## Work item
Return the lines below that contain the word "towel".

## Listed records
=== Begin Enclosure ===

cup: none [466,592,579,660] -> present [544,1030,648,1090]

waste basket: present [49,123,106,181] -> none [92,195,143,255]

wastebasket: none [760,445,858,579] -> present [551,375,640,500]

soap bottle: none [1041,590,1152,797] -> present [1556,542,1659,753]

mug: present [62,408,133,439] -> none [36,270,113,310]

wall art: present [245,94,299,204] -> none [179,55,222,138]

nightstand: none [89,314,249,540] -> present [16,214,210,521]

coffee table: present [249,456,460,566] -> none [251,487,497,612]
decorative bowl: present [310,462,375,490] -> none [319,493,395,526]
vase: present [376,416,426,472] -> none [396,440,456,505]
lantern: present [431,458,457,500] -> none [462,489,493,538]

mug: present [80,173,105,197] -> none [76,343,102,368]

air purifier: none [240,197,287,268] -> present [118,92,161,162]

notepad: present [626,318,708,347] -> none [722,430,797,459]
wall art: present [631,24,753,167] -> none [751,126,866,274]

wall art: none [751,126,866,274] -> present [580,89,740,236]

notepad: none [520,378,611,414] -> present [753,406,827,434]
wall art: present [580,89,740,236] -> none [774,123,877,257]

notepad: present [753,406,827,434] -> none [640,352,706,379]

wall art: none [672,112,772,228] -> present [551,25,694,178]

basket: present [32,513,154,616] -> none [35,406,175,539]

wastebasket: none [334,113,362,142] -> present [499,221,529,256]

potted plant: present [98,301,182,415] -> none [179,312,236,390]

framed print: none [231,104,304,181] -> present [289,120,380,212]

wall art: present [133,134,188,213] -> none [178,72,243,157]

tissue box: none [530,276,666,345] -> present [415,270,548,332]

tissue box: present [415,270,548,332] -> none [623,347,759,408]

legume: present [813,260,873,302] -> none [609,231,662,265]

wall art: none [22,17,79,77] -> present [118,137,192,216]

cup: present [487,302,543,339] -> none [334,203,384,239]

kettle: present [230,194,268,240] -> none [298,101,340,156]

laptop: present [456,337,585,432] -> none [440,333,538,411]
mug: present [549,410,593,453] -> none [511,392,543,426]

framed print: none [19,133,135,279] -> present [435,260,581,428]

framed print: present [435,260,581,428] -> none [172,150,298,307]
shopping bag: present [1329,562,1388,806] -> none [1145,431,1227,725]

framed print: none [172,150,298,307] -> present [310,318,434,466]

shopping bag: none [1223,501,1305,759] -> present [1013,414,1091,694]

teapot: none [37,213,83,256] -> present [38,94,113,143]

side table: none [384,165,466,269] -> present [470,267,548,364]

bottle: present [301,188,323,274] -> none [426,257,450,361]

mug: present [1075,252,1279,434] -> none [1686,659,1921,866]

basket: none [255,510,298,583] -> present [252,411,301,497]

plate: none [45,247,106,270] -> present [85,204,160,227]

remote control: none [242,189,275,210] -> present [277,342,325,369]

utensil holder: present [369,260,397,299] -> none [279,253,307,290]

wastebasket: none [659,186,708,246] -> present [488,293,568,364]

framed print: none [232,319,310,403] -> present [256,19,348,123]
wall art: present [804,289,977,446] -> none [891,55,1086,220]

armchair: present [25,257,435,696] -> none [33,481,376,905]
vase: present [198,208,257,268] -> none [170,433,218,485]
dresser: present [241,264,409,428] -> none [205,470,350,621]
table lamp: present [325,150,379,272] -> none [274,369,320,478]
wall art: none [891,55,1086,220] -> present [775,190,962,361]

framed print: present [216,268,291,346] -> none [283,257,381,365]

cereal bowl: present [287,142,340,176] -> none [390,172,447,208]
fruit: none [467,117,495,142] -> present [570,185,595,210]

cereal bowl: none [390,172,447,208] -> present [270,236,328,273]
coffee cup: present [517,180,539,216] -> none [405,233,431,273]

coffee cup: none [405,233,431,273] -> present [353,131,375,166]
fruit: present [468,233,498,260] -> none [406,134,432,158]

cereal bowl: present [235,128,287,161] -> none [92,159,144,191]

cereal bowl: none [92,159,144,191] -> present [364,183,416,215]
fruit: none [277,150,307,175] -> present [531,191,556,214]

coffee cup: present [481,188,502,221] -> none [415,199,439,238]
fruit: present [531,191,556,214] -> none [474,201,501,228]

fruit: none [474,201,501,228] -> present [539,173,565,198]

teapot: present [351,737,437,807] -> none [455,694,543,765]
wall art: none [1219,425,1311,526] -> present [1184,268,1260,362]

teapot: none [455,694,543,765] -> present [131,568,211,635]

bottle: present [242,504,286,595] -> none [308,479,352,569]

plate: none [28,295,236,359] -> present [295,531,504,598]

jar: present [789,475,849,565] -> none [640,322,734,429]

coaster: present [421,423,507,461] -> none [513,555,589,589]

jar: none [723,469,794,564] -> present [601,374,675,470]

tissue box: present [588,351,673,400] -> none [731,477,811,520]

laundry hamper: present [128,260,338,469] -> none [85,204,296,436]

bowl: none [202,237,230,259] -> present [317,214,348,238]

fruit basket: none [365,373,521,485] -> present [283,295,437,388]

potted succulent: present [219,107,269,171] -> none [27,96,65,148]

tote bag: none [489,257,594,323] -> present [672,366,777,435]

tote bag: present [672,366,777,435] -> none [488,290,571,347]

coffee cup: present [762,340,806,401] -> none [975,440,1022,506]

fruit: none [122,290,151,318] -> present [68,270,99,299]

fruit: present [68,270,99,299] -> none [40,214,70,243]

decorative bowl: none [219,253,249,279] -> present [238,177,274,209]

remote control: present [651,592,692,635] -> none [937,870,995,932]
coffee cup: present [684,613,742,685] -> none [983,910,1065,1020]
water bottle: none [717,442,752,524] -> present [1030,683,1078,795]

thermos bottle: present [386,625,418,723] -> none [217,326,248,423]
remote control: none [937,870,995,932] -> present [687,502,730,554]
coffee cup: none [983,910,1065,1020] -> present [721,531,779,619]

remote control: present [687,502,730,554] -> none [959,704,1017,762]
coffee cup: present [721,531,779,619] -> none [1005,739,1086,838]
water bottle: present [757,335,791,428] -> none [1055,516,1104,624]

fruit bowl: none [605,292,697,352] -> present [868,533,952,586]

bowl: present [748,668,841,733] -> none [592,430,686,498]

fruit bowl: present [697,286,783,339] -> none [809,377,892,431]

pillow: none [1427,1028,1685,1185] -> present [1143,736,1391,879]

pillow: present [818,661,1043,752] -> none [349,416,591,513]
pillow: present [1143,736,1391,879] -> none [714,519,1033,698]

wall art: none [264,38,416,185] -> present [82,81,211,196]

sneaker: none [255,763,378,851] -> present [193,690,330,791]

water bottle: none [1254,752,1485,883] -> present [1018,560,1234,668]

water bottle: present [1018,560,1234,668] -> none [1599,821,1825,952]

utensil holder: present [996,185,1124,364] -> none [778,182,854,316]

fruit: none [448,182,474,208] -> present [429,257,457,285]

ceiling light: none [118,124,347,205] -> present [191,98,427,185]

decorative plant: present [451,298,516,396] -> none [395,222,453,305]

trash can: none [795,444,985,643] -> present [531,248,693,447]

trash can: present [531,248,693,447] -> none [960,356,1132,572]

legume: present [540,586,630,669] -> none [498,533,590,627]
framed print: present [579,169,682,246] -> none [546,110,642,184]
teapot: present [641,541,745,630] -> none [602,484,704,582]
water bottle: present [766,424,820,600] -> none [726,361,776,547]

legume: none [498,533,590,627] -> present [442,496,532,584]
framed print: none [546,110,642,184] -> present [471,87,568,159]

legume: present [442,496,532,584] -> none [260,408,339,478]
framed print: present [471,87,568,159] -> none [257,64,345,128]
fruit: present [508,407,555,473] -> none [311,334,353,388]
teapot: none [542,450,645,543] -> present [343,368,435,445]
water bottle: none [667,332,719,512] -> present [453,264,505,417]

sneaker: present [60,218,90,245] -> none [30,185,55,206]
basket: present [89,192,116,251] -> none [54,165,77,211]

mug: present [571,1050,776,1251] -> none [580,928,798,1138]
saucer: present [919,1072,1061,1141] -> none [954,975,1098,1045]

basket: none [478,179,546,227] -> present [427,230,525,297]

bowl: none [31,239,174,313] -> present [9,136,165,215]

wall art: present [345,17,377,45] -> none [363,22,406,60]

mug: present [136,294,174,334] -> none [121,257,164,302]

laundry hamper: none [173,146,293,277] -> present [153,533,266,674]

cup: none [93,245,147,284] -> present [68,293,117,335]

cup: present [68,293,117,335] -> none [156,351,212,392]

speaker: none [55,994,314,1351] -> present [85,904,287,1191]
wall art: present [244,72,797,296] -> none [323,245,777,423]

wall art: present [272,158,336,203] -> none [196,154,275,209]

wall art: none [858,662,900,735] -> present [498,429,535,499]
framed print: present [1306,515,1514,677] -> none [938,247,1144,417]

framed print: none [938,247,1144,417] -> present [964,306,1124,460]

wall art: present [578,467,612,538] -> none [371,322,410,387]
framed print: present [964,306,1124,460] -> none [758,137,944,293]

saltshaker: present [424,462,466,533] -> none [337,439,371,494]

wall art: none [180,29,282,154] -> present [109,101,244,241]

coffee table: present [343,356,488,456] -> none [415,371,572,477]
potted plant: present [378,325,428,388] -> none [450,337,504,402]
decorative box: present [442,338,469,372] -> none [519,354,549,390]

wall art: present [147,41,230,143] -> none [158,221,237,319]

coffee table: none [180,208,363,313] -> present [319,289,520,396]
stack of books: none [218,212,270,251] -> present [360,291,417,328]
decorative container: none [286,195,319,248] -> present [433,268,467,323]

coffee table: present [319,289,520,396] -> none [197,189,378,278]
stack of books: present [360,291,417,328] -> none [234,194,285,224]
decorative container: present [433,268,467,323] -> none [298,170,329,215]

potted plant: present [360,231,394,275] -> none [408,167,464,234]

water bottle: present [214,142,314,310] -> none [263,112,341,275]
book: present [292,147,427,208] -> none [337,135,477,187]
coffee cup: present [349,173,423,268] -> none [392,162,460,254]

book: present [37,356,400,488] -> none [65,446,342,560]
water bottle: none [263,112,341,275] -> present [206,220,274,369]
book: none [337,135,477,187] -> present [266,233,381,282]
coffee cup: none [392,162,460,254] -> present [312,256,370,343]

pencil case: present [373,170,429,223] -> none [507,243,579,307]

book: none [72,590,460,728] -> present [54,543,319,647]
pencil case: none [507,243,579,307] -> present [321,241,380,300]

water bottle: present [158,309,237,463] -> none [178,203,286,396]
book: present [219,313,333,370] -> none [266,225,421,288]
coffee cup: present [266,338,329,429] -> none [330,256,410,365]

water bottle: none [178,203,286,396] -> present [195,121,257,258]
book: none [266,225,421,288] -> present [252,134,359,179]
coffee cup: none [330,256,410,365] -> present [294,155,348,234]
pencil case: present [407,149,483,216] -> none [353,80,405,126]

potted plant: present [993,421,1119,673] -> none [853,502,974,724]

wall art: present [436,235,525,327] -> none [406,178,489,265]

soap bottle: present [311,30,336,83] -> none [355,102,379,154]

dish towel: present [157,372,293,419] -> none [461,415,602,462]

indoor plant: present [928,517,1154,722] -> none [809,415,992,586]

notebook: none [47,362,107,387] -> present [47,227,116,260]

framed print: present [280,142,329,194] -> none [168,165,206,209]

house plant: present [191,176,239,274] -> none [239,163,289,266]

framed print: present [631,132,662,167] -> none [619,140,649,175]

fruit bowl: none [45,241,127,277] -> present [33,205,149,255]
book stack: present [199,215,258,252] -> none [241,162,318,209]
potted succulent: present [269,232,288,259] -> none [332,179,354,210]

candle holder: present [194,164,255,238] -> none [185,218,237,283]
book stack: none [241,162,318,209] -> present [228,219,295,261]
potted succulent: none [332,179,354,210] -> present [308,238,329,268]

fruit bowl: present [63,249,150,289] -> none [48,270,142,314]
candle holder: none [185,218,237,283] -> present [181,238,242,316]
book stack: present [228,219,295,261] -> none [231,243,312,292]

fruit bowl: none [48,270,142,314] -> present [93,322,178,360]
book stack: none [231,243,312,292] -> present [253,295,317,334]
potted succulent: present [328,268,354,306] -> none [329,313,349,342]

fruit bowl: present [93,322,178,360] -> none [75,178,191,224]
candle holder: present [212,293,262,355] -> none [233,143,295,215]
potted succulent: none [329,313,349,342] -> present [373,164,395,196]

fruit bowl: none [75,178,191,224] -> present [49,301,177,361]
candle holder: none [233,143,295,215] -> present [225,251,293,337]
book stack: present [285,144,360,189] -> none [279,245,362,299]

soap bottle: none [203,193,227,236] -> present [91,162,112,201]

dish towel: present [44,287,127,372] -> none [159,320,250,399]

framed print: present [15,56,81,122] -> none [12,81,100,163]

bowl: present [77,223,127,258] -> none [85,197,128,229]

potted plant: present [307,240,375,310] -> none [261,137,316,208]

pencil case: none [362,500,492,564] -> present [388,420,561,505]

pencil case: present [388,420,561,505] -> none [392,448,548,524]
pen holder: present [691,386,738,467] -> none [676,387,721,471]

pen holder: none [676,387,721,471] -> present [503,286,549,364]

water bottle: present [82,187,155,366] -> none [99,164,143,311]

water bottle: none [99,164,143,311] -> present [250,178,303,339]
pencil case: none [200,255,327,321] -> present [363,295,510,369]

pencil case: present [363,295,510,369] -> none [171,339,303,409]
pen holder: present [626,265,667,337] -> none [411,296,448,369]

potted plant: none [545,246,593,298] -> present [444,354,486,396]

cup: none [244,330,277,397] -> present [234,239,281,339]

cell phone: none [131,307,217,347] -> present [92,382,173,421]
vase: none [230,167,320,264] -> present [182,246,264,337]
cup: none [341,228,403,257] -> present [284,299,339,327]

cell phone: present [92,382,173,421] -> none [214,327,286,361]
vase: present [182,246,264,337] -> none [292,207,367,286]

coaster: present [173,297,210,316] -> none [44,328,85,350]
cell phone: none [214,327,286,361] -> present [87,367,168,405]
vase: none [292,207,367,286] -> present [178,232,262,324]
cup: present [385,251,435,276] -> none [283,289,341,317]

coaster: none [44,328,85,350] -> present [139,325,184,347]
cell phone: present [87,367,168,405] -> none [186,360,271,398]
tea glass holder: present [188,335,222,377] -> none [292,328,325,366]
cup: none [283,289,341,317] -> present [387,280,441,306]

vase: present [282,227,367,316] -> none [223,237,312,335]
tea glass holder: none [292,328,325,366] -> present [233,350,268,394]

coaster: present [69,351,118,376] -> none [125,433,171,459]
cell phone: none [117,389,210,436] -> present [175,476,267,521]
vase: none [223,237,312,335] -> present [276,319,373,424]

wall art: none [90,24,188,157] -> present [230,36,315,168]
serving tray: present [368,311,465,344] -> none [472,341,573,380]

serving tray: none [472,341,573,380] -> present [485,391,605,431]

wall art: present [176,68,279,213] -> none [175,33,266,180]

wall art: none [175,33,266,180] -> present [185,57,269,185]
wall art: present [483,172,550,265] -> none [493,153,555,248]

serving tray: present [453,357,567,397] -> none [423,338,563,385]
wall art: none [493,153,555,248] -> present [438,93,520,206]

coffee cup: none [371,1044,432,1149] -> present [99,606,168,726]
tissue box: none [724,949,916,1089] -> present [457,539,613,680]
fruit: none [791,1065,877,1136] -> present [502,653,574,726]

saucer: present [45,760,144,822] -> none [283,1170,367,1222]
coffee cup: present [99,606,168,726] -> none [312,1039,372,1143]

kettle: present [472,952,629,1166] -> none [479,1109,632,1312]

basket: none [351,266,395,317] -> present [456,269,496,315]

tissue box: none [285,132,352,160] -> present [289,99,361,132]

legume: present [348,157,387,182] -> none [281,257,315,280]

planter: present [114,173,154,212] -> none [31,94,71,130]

=== End Enclosure ===

## Response
dish towel: present [157,372,293,419] -> none [461,415,602,462]
dish towel: present [44,287,127,372] -> none [159,320,250,399]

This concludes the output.